Data extract:
:::::
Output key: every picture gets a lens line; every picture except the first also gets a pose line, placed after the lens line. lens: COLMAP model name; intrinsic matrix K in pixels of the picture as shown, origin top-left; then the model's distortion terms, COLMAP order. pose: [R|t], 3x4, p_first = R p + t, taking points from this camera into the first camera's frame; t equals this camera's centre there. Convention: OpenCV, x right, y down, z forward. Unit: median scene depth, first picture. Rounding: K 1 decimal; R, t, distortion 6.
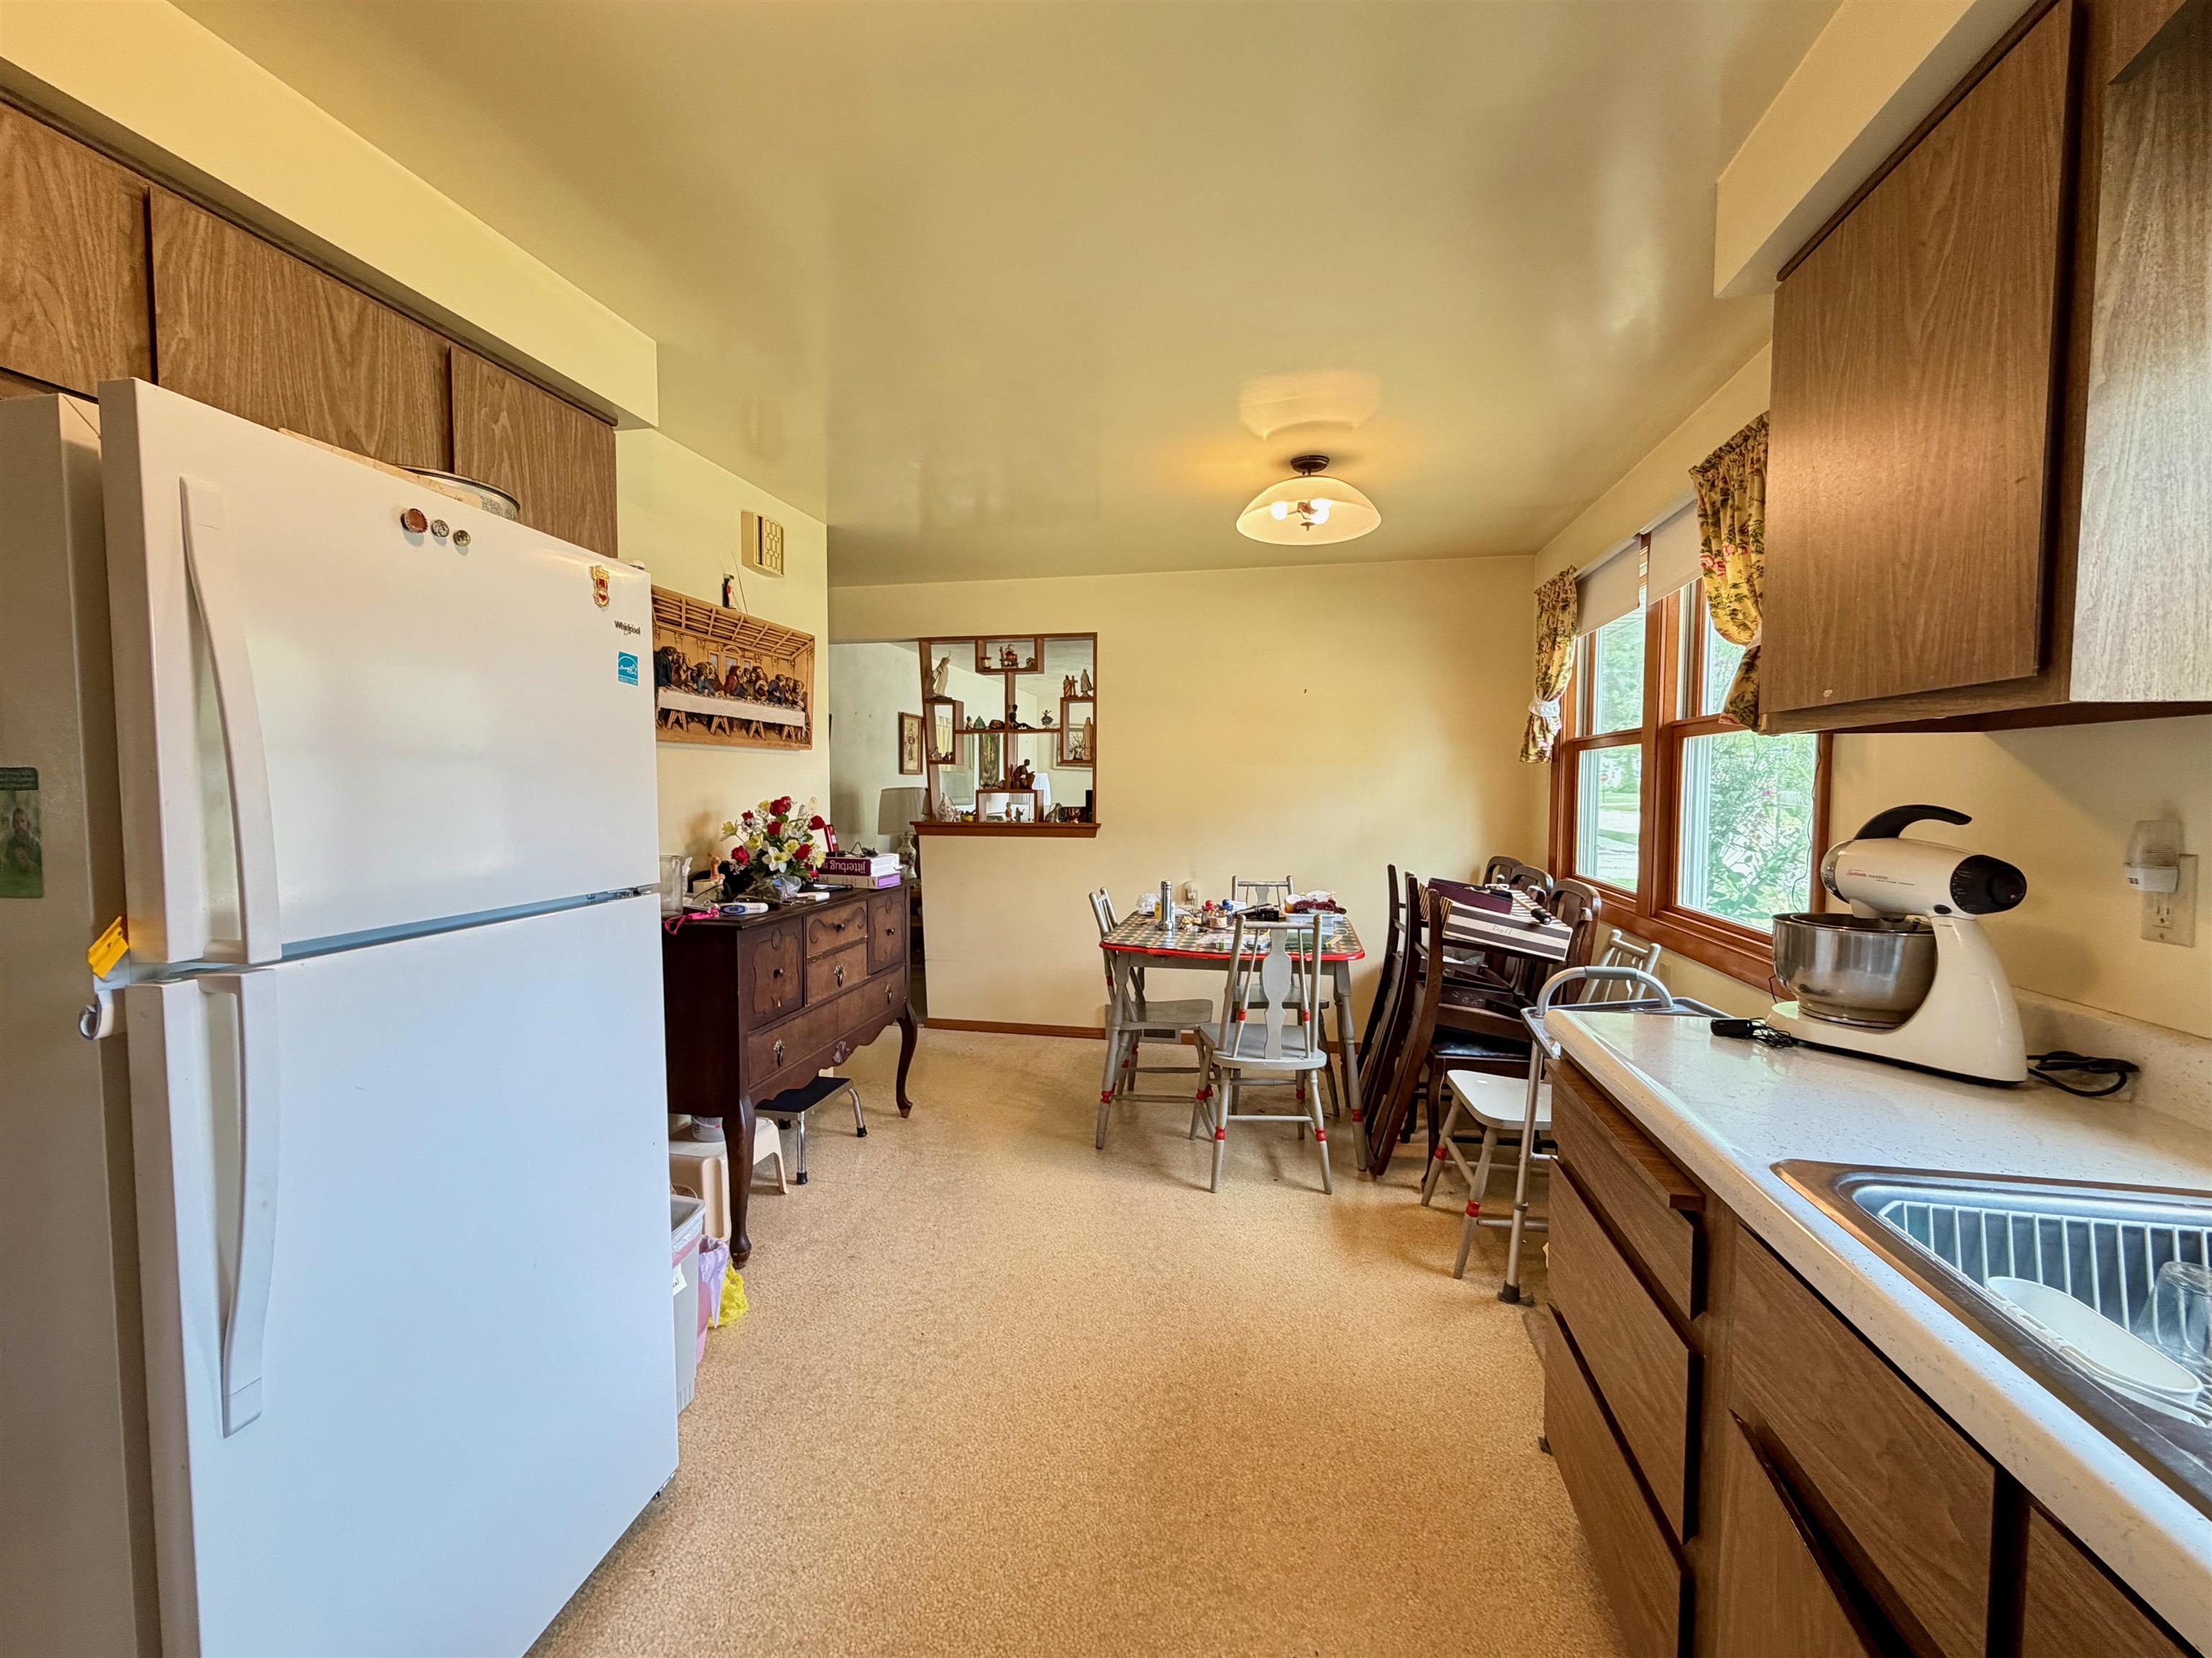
lens RADIAL K [[884.3, 0, 1110.8], [0, 884.3, 826.2], [0, 0, 1]] dist [-0.000678, 0.000264]
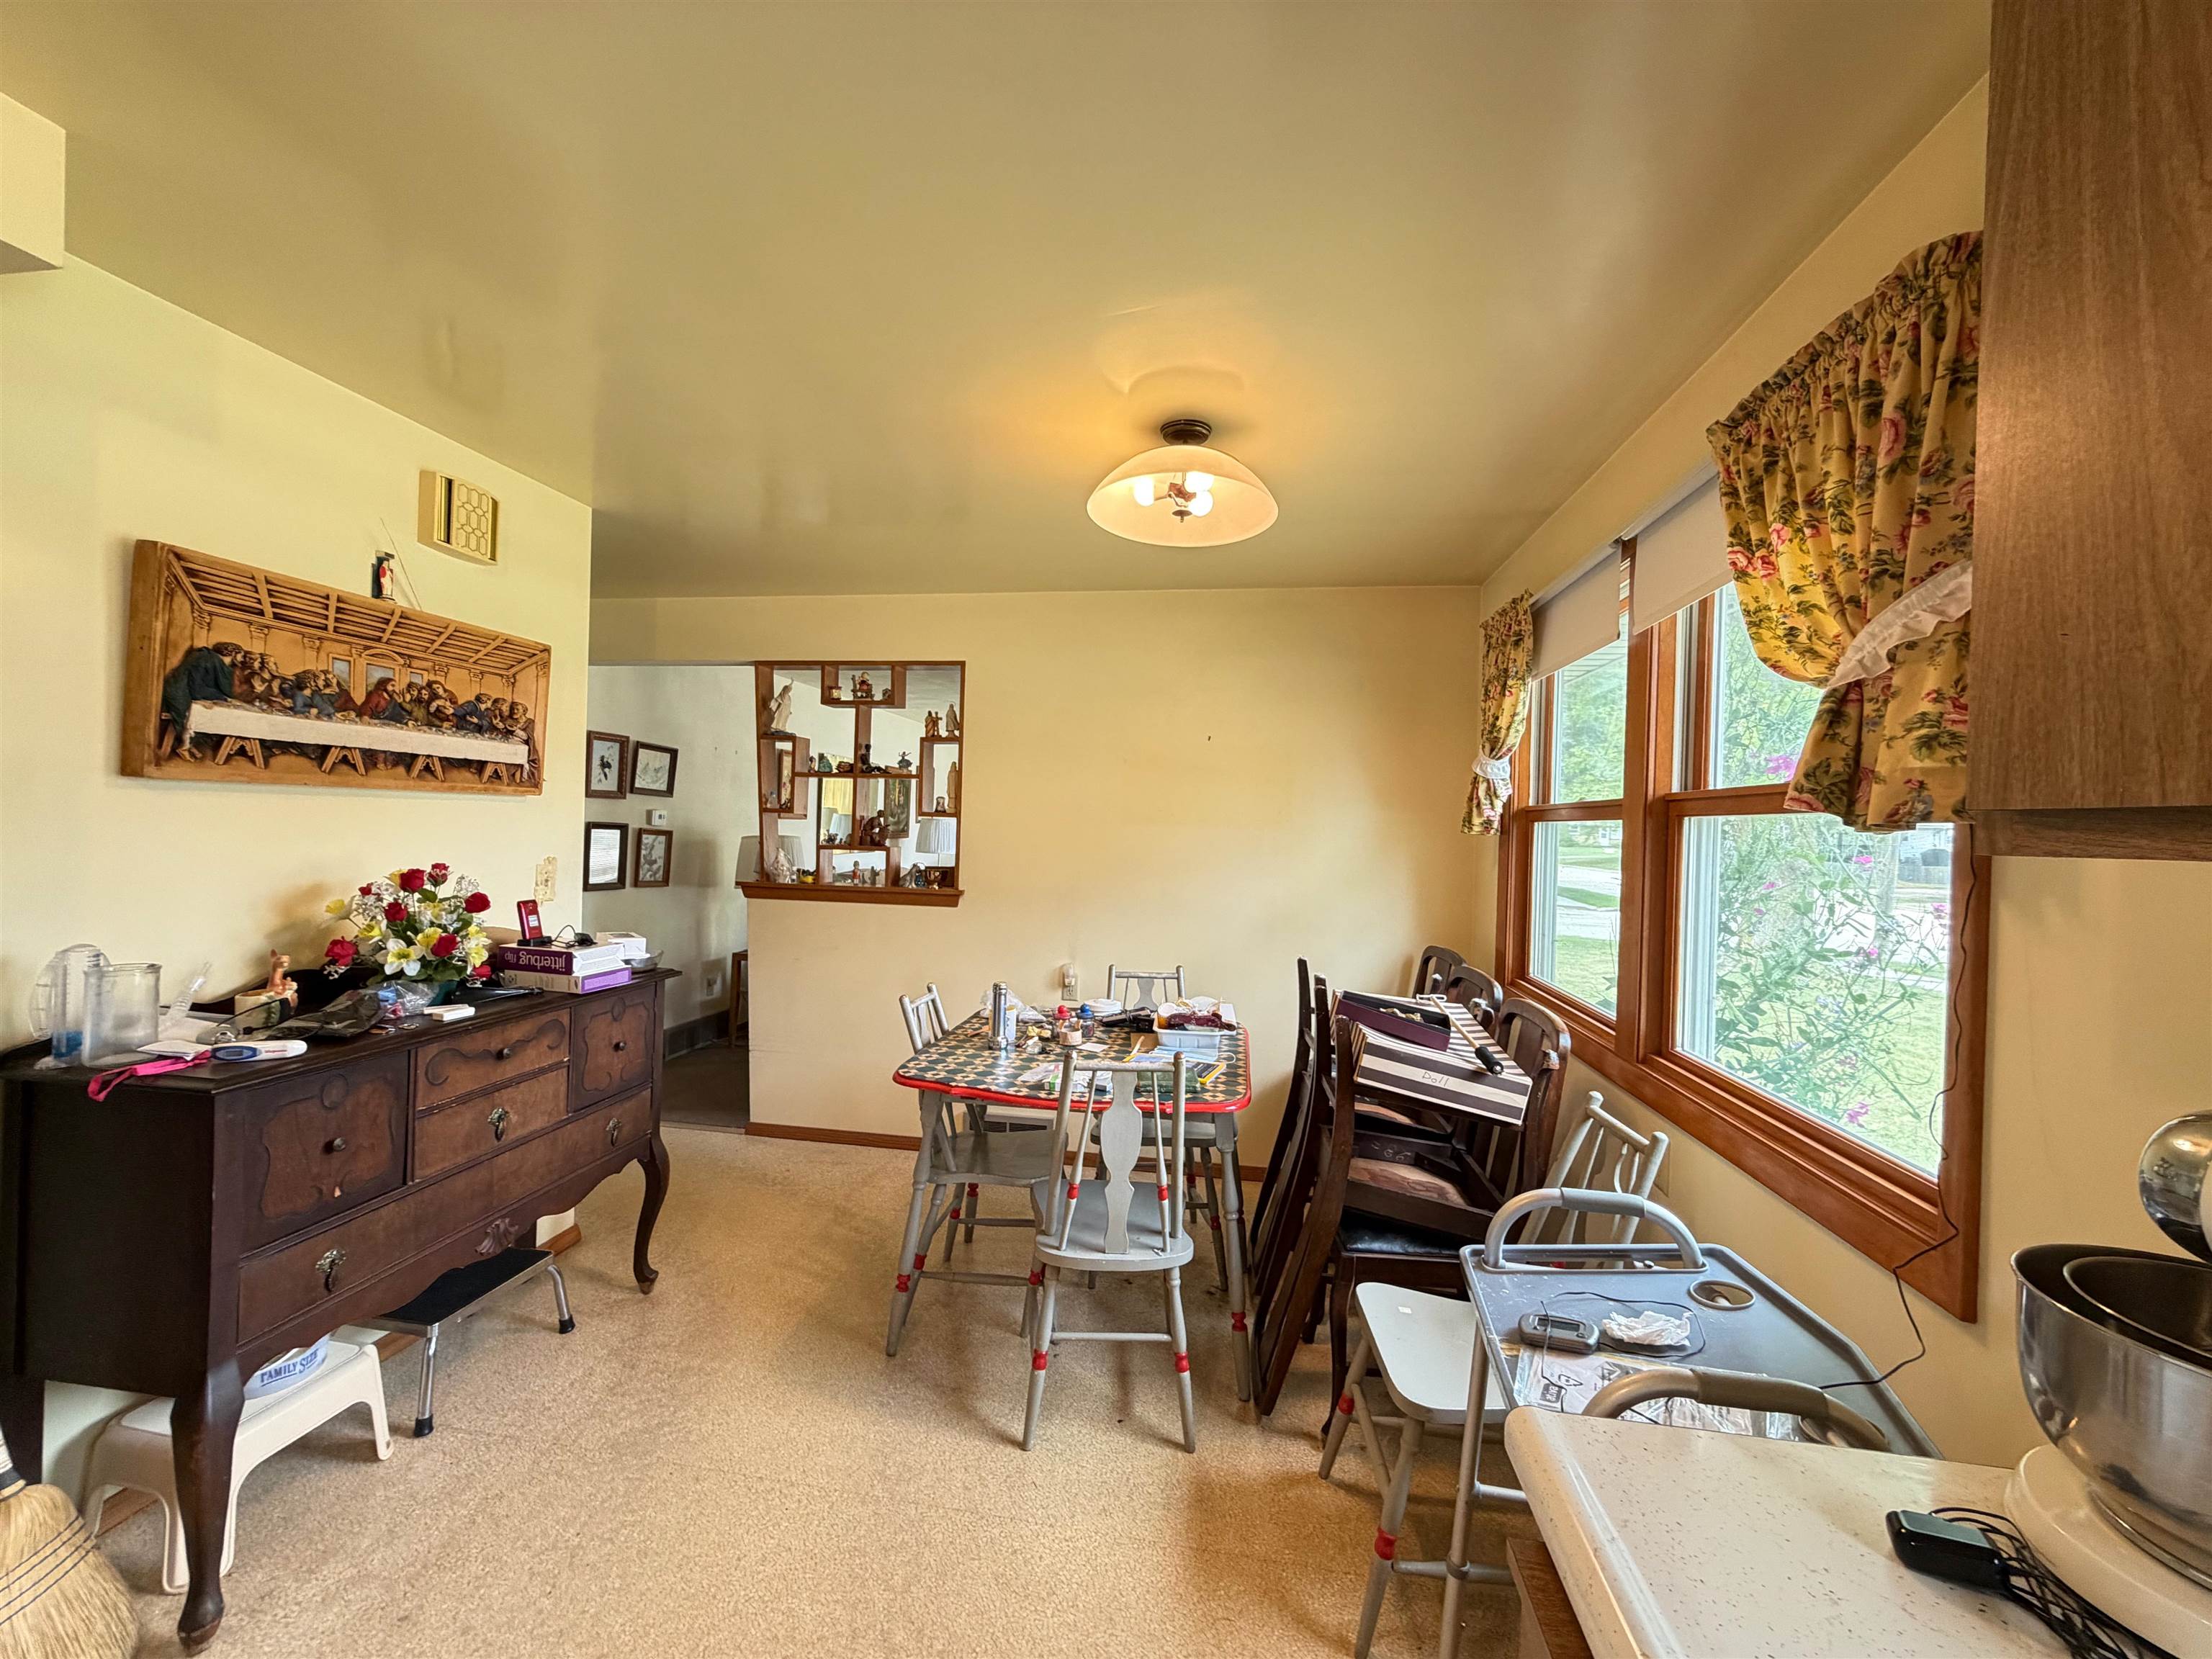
lens RADIAL K [[884.4, 0, 1100.6], [0, 884.4, 829.7], [0, 0, 1]] dist [-0.000678, 0.000264]
pose [[0.998657, 0.025522, 0.045084, 0.122483], [-0.023484, 0.998703, -0.045167, -0.039971], [-0.046178, 0.044048, 0.997962, 0.263843]]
:::::
Problem to solve: Find each line in the material that contains the word "lens", and copy those lines in full.

Response to the exercise:
Output key: every picture gets a lens line; every picture except the first also gets a pose line, placed after the lens line. lens: COLMAP model name; intrinsic matrix K in pixels of the picture as shown, origin top-left; then the model's distortion terms, COLMAP order. pose: [R|t], 3x4, p_first = R p + t, taking points from this camera into the first camera's frame; t equals this camera's centre there. Convention: OpenCV, x right, y down, z forward. Unit: median scene depth, first picture. Rounding: K 1 decimal; R, t, distortion 6.
lens RADIAL K [[884.3, 0, 1110.8], [0, 884.3, 826.2], [0, 0, 1]] dist [-0.000678, 0.000264]
lens RADIAL K [[884.4, 0, 1100.6], [0, 884.4, 829.7], [0, 0, 1]] dist [-0.000678, 0.000264]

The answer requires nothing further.